PipelinesAgentManager.Cli is a CLI tool that lets you call the functionality exposed by PipelinesAgentManager, with some added things like “create an agent if needed and wait for Azure Pipelines to report the agent as online.”

Putting everything together.

The idea is to:

As the first stage on every build, have a “wake up” step that runs on a Microsoft hosted agent. That wake up is going to call “Start an agent if needed” and wait for Azure Pipelines to report it as online (so that builds don’t get in the weird state where they’re enqueued but don’t start until there’s another build)
On the agent provisioning logic, add a couple of cron jobs:
- One that runs every minute that calls “Destroy agent if needed.”
- One that runs every minute that calls “Apply a Terraform plan if needed.”

And… that’s it! Whenever I push to an Azure Pipelines project, an Azure agent runs. If there’s an agent, it does nothing. If there isn’t, it provisions one and waits for it. And it’s the agent the one that takes care of its own destruction.

Deploying my build to production

This is the painful part of Azure Pipelines. I want to:

Have my builds automatically deployed to my staging environment
Have my builds deployed to my production environment once I approve them

Azure Pipelines now has multi-staged pipelines, where you can define the different steps, and on their UX, you can specify which approvals are needed. That is good… with the exception that if you go this route, you can’t use Deployment Groups (the deploy logic only runs on one agent, the one that happens to pick up the job) and the deploy counts as a parallel job, getting in the middle of other builds.

I wanted to use deployment groups… but there’s no way to specify their logic in the YAML file. To set up the release logic, you need to click like a savage.

To reduce all the clicking (and also to make it easier to reuse the code), I set up a release process that goes like this:

Is automatically triggered by an artifact being published
The deploy to dev stage runs two deployment group jobs:
1. Clone a repo with deploy scripts
2. Runs the deploy script passing -Environment Dev
The deploy to prod stage runs the same jobs as the deploy to dev stage, but passing -Environment Prod

It works for me… but if this was a real project, it’s an extremely brittle solution since you have no visibility on the release if/when the deploy scripts get modified. This may cause Release N to work but Release N+1 to fail even when using the same artifact (since the clone is getting master’s head).

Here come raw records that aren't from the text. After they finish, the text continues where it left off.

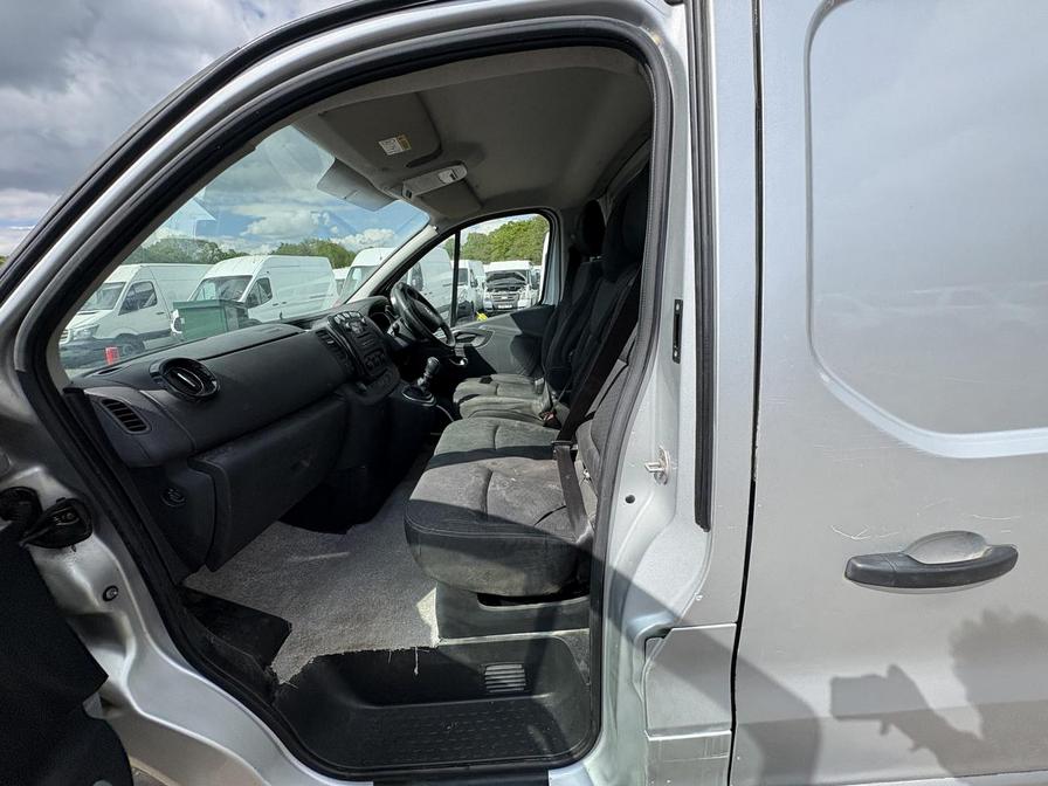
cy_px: 393
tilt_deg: -6.4
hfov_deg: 102.1
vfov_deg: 85.7
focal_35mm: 14
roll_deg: -2.1
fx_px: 424
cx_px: 524
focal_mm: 2.22
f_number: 2.2
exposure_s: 1/993
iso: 40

It also makes it impossible to run the release steps as they were on a particular release. If you know that release P works, you can’t just reapply it. You also need to modify the version of the release scripts that get pulled to match what it was when release P was run.

I guess this is the thing I liked the least about the whole experience, and it seems like I’m not alone.

Last words

This is my first attempt into solving this… it’s all very rough, so if you have ideas on how to make it better (or reduce the custom tooling), let me know! I’d love to improve it and learn better ways of provisioning / deprovisioning agents.

Resources

You can find my Terraform creation files.
You can find PipelinesAgentManager and PipelinesAgentManager.Cli on NuGet. You can also find their code on GitHub.
You can see the azure-pipelines.yml file I’m using to deploy this blog.
You can see the AWS Lambda auto-approver project.
You can also check out my deploy scripts.

Unfortunately, I don’t know of a way of sharing the deploy configuration.